By Jeff Morris
Camtasia Fantasy is a study on institutionalized tools for presenting information, featuring numerous forms of misreading and corruption native to those systems—including automated captioning and stabilization, noise removal, layers of lossy compression, and the broader assumption that a PowerPoint slide show can communicate any knowledge worth knowing—as well as the unintended poetics that emerge from such misreadings.

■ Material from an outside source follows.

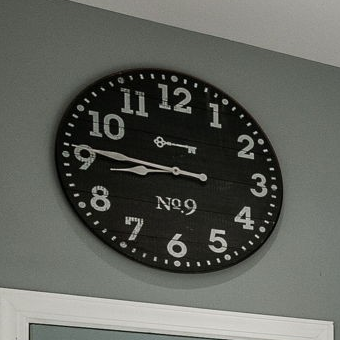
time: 8:46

Created during a slow and dry workshop introducing a particular unnamed software tool, I aimed to discover what amusing or enlightening artifacts might emerge by maximizing the software’s features and faults and turning it on itself. Most relevant to this discussion, I used its automatic transcription feature to try to transcribe text from the voices and noises around me in the workshop. The number of simultaneous speakers and their distance from me ensured that the software would transcribe nothing correctly, but since it was a process that could only yield English words and perhaps segments of English syntax, it was forced to become a glitchy kind of found poetry generator. This process achieved “deeper” meaninglessness as I had the software process the sound in dramatic ways and attempt to transcribe it again, yielding two layers of captions, moving in and out of view thanks to the hopeless attempts of an automatic image stabilizing feature. Here, in a manner taking after John Cage in a way, any meaning that emerges, however poetic, absurdist, or abstract, can only come from within the reader’s mind, because the source was nothing.